For Chip and PIN crime, cyber criminals will therefore generally carry out a two-pronged attack, which involves inserting a card reader into an ATM and installing a small camera above the number pad, so they can record the digits as they are being pressed.

Lyne said that, if a criminal succeeds in cloning and Chip and PIN card, it can be very difficult for retailers to detect. However, it is a lot more difficult and dangerous than cloning a magstripe, so it is less common that other types of fraud.
chip and pin




3. POS terminals

For larger-scale cyber fraud, hackers have been known to target point of sale (POS) terminals in shops.

The best known example of this is the attack on the Target retail chain in the US, where malware was installed on the POS terminals, allowing criminals to siphon off card details.

Lyne showed how he could create a 'back door' into a computer running a POS system using a phishing attack, and then steal a copy of the computer's memory using a simple software tool.

Once he had a copy of the computer's memory, he could search through it for the transaction process executable file, and then extract a list of credit card numbers, with corresponding expiry dates and CVV numbers, that had been used on that terminal.

The list only went back as far as the computer's memory, but he said that it was very realistic for a cyber criminal to be able to gather a day’s worth of data in this way. The criminal could also sit in the background over an extended period of time and gather much more.

4. Spoof websites 

If shoppers and retailers are at risk of fraud on the high street, they are even more at risk online. Lyne showed how cyber criminals can create clones of high-end brand websites that will allow attackers to bypass systems like Verified by Visa and MasterCard SecureCode.

He registered a domain called, and used a tool called The Social-Engineer Toolkit, which is freely available online, to create a clone of He even bought an SSL certificate for it, so that a padlock displayed in the address bar at the top of the page.

he explained that, when a victim lands on the page via a phishing attack, it looks exactly like the real site, and the padlock icon creates a false sense of security, so they enter their card details. Those details are then sent straight to the attacker over the internet before the victim knows what has happened.

"The point is that the padlock doesn’t mean safe, it just means encrypted.
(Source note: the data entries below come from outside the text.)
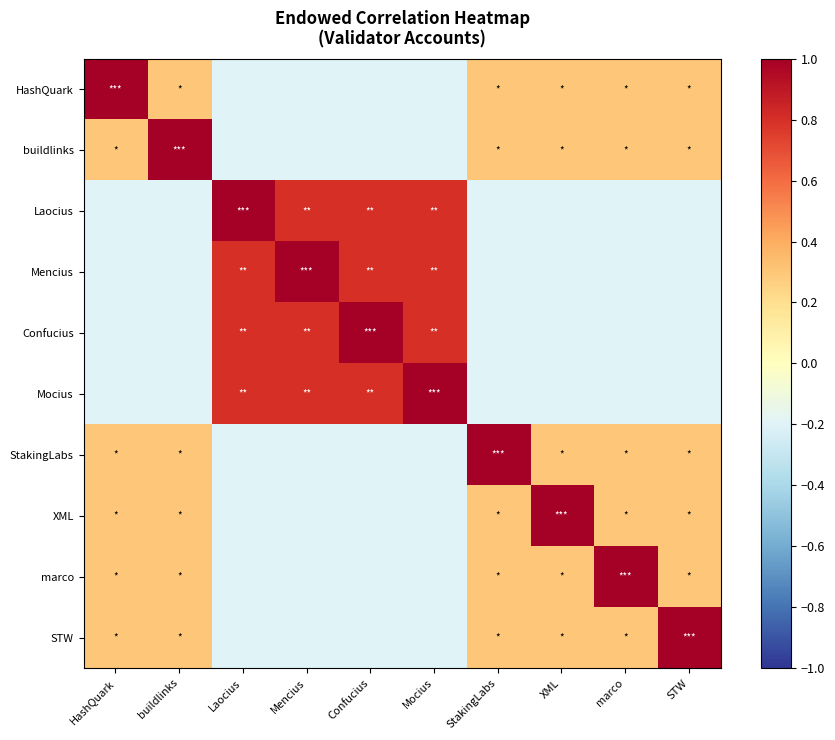

Reading right to left, what are all the values shown in this chart?

HashQuark: STW=0.3	marco=0.3	XML=0.3	StakingLabs=0.3	Mocius=-0.2	Confucius=-0.2	Mencius=-0.2	Laocius=-0.2	buildlinks=0.3	HashQuark=1.0
buildlinks: STW=0.3	marco=0.3	XML=0.3	StakingLabs=0.3	Mocius=-0.2	Confucius=-0.2	Mencius=-0.2	Laocius=-0.2	buildlinks=1.0	HashQuark=0.3
Laocius: STW=-0.2	marco=-0.2	XML=-0.2	StakingLabs=-0.2	Mocius=0.8	Confucius=0.8	Mencius=0.8	Laocius=1.0	buildlinks=-0.2	HashQuark=-0.2
Mencius: STW=-0.2	marco=-0.2	XML=-0.2	StakingLabs=-0.2	Mocius=0.8	Confucius=0.8	Mencius=1.0	Laocius=0.8	buildlinks=-0.2	HashQuark=-0.2
Confucius: STW=-0.2	marco=-0.2	XML=-0.2	StakingLabs=-0.2	Mocius=0.8	Confucius=1.0	Mencius=0.8	Laocius=0.8	buildlinks=-0.2	HashQuark=-0.2
Mocius: STW=-0.2	marco=-0.2	XML=-0.2	StakingLabs=-0.2	Mocius=1.0	Confucius=0.8	Mencius=0.8	Laocius=0.8	buildlinks=-0.2	HashQuark=-0.2
StakingLabs: STW=0.3	marco=0.3	XML=0.3	StakingLabs=1.0	Mocius=-0.2	Confucius=-0.2	Mencius=-0.2	Laocius=-0.2	buildlinks=0.3	HashQuark=0.3
XML: STW=0.3	marco=0.3	XML=1.0	StakingLabs=0.3	Mocius=-0.2	Confucius=-0.2	Mencius=-0.2	Laocius=-0.2	buildlinks=0.3	HashQuark=0.3
marco: STW=0.3	marco=1.0	XML=0.3	StakingLabs=0.3	Mocius=-0.2	Confucius=-0.2	Mencius=-0.2	Laocius=-0.2	buildlinks=0.3	HashQuark=0.3
STW: STW=1.0	marco=0.3	XML=0.3	StakingLabs=0.3	Mocius=-0.2	Confucius=-0.2	Mencius=-0.2	Laocius=-0.2	buildlinks=0.3	HashQuark=0.3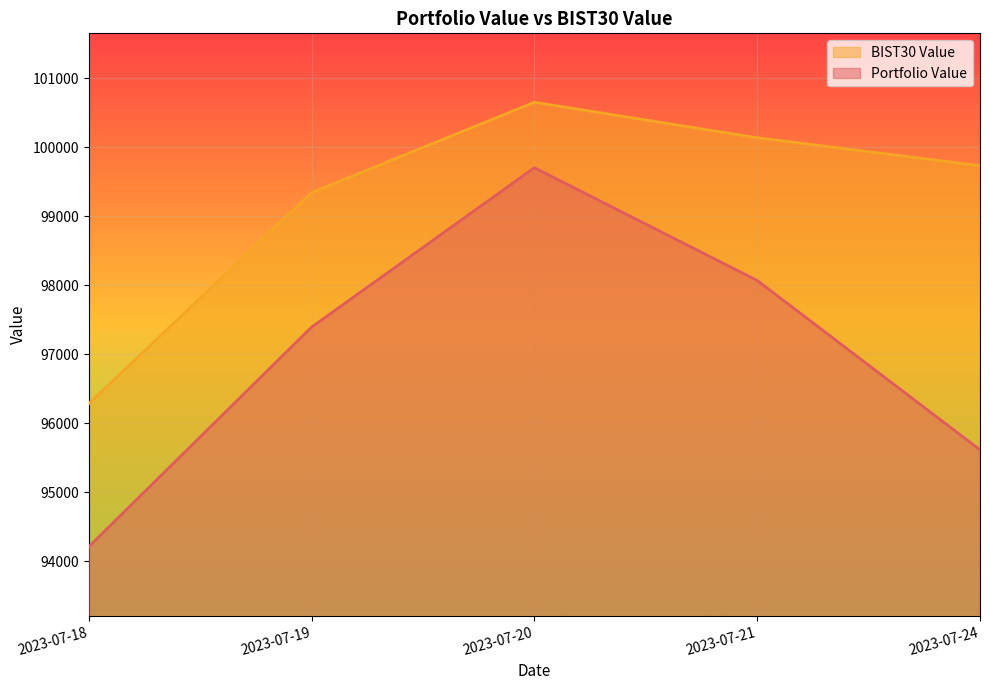

True or false: Portfolio Value and BIST30 Value cross at least once.

False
You could have an encrypted connection to a Russian cyber criminal gang, and rest assured, you are losing your data very securely," he said.

5. Stealing Bitcoins 

You might think that you are better off using a virtual currency like Bitcoin to avoid fraud, but even these are vulnerable to theft if you fall victim to a phishing attack that gives hackers access to the computer or phone you're storing them on.

Lyne showed how he could again establish a backdoor by persuading the user to visit an infected website, click a link, open an attachment or plug in a USB key, and then use a tool called Bitcoin Jacker to search for a Bitcoin wallet and transfer the contents over the internet to his own wallet.

If the wallet is encrypted, he showed how he could intall a keylogger on the victim's computer and then watch as they typed the password in before stealing the wallet, decrypting it and stealing the Bitcoins.

"What this is really taking advantage of is that lost boundary of a physical separate device, and the fact we’ve blurred it with something that does internet browsing, email and everything else at the same time," said Lyne.